HB: Is there a particular bit in the score that you’re you’re proud of? That that you were just like, “Oh my God, we nailed this?”

DB: That’s a good question. I think that the words when we first cut to the woods the first time. We worked really hard to get the sound of the woods, right. I even traveled to Northern Michigan, rural Northern Michigan where they were shooting and on location, walk through the woods, and they were shooting some scenes of the Witches tree that she comes from at that time. It helps me get a feel for the type of mystery and the feeling that it would have. And also, I think, you know, that’s one of my favorite parts. Another part that I think we nailed is a battle sequence with the wit towards the end, there’s a song that says there’s a queue called wretched encounter. That you know, it’s kind of where we finally hear one of the main themes for the film, which is a theme related to the witches curse, and it is the same, the main theme for the record, and that’s when it’s played really big by the brass and we kind of build and release tension in that queue in a way that I think is effective.

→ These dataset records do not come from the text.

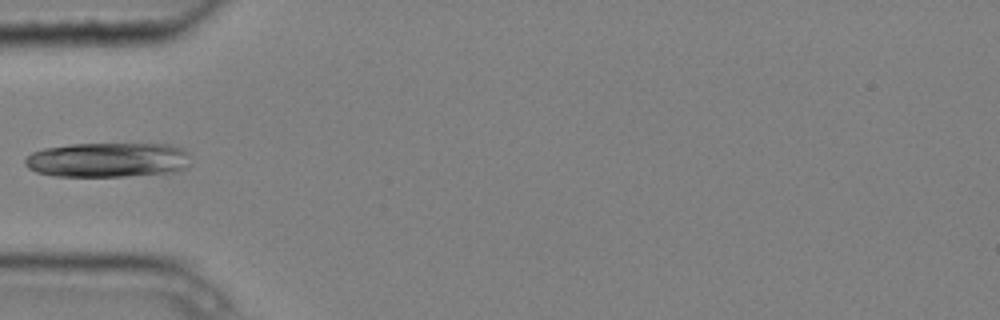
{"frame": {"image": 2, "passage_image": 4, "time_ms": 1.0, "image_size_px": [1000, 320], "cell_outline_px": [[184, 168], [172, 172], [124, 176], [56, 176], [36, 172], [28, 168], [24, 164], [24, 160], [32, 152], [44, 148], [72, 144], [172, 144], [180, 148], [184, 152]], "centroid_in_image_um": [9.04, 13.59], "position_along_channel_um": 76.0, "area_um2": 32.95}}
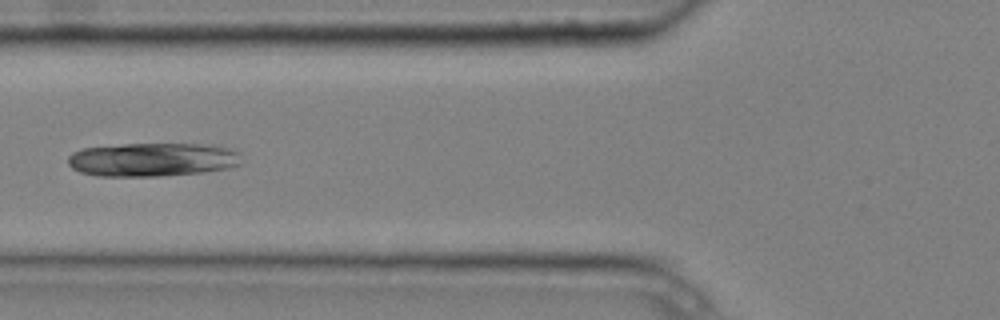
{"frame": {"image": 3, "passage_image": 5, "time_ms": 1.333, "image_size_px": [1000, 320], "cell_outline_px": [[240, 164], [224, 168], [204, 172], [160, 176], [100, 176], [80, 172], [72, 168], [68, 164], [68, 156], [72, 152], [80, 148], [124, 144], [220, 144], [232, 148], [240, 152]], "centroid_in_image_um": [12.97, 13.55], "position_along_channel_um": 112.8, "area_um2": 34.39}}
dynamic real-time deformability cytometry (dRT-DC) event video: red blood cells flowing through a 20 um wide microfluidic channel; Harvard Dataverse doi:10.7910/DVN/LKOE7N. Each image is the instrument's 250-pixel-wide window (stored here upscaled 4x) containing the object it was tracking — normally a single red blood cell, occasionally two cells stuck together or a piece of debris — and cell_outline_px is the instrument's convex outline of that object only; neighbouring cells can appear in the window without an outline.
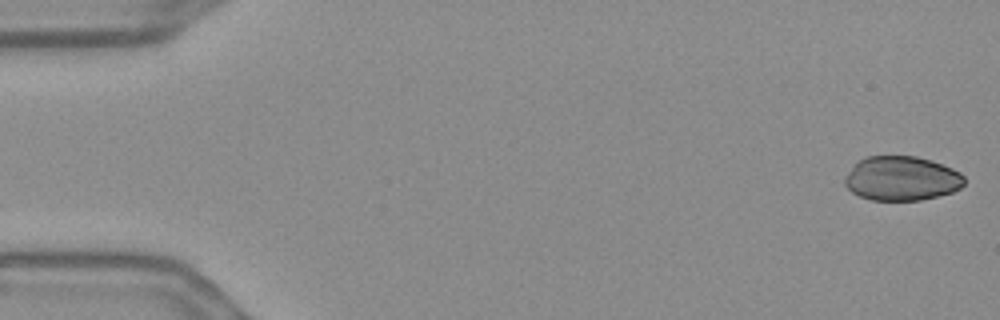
{"species": "Egyptian fruit bat (a non-hibernating species)", "species_latin": "Rousettus aegyptiacus", "temperature_condition": "warm", "stored_images_in_passage": 55, "camera_frame_rate_fps": 3000, "um_per_image_px": 0.085, "frame": {"image": 1, "passage_image": 1, "time_ms": 0.0, "image_size_px": [1000, 320], "cell_outline_px": [[964, 184], [960, 188], [952, 192], [920, 200], [872, 200], [860, 196], [852, 192], [844, 184], [844, 176], [852, 164], [868, 156], [916, 156], [932, 160], [952, 168], [960, 172], [964, 176]], "centroid_in_image_um": [76.62, 15.16], "position_along_channel_um": 8.4, "area_um2": 31.04}}
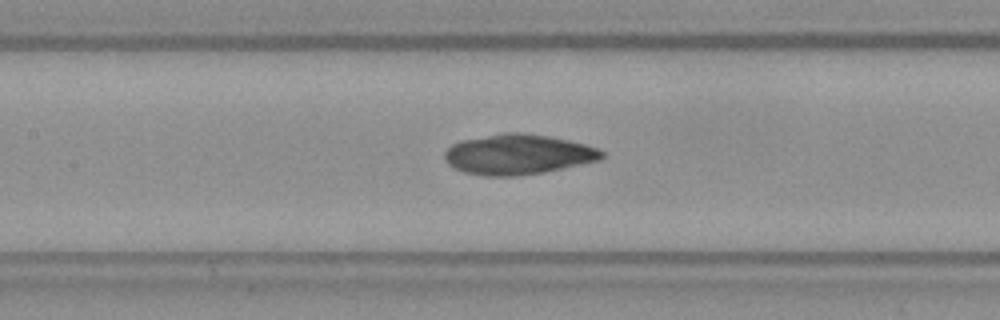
{"frame": {"image": 2, "passage_image": 25, "time_ms": 8.0, "image_size_px": [1000, 320], "cell_outline_px": [[604, 156], [600, 160], [564, 168], [544, 172], [516, 176], [484, 176], [464, 172], [448, 164], [444, 160], [444, 152], [452, 144], [460, 140], [504, 132], [524, 132], [548, 136], [568, 140], [584, 144], [596, 148], [604, 152]], "centroid_in_image_um": [44.01, 13.12], "position_along_channel_um": 163.4, "area_um2": 36.93}}
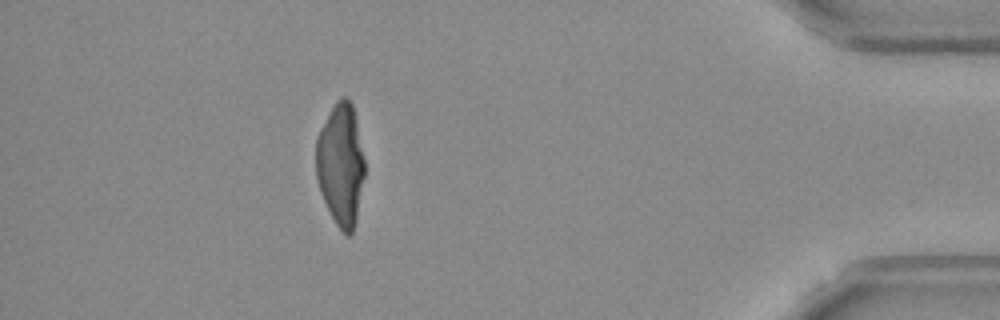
{"frame": {"image": 3, "passage_image": 49, "time_ms": 16.0, "image_size_px": [1000, 320], "cell_outline_px": [[364, 176], [356, 216], [352, 232], [348, 236], [344, 236], [336, 224], [320, 192], [316, 180], [316, 136], [320, 128], [336, 100], [340, 96], [344, 96], [352, 104], [356, 120], [364, 160]], "centroid_in_image_um": [28.93, 13.97], "position_along_channel_um": 406.3, "area_um2": 34.39}}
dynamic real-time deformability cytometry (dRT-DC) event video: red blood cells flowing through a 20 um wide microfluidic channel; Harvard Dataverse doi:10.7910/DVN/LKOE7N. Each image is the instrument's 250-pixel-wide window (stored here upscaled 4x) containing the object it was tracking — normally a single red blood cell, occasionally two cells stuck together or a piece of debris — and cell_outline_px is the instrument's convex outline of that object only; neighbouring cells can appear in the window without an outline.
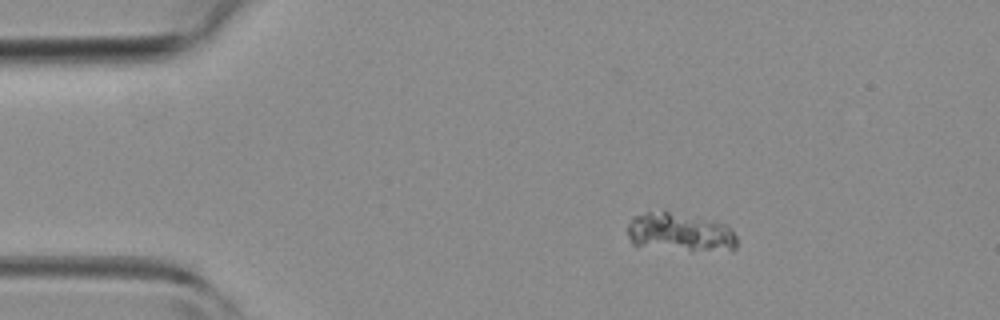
{"species": "common noctule bat (a hibernating species)", "species_latin": "Nyctalus noctula", "temperature_condition": "room temperature", "stored_images_in_passage": 5, "camera_frame_rate_fps": 3000, "um_per_image_px": 0.085, "animal": {"sex": "female", "body_mass_g": 19.3, "forearm_length_mm": 54.1}, "frame": {"image": 1, "passage_image": 3, "time_ms": 2.333, "image_size_px": [1000, 320], "cell_outline_px": [[736, 248], [732, 252], [692, 252], [636, 248], [632, 244], [628, 236], [628, 224], [632, 216], [648, 212], [668, 212], [728, 224], [732, 228], [736, 236]], "centroid_in_image_um": [57.81, 19.84], "position_along_channel_um": 27.2, "area_um2": 25.78}}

HB: I have to say that it totally took me by surprise as something that was not only worth watching, but it was fun. I was gonna ask you. I still don’t get the title. Maybe I missed something?

DB: Yeah, it’s interesting. Initially, the film was called The Hag and Brett and Drew for whatever reason didn’t get approval to call it that. Actually they’ve been joking around about making a sequel hags, you know, like Aliens, but it’s possible. And I mean only half-joking they actually have some pretty cool ideas for their sequels.

HB: I’d love to see that.

DB: But they finally went with the wretched you know, which, which means something that’s in an unfortunate state and I think that part of the allegory of the witch may be explained in that she kind of needs to succeed and do these horrible things to, to maintain herself, to stay alive or to maintain her state. So that may have something to do with the title.

HB: Do you have any other projects coming up?

DB:  I’m preparing to release the soundtrack. And I’m really excited about that. And, I mean, I don’t really have anything else I’d like to put out there. With the COVID-19 thing, I have had times to focus on creative endeavors and will likely be releasing some solo music.

HB: Well, Devin, it was a privilege to chat with you. We loved the move and thank you for your contribution to it.

 


The Wretched set box office records, holding the #1 spot for 5 weeks straight in America thanks to drive-ins. You can also catch the movie online. Unpleasant dreams.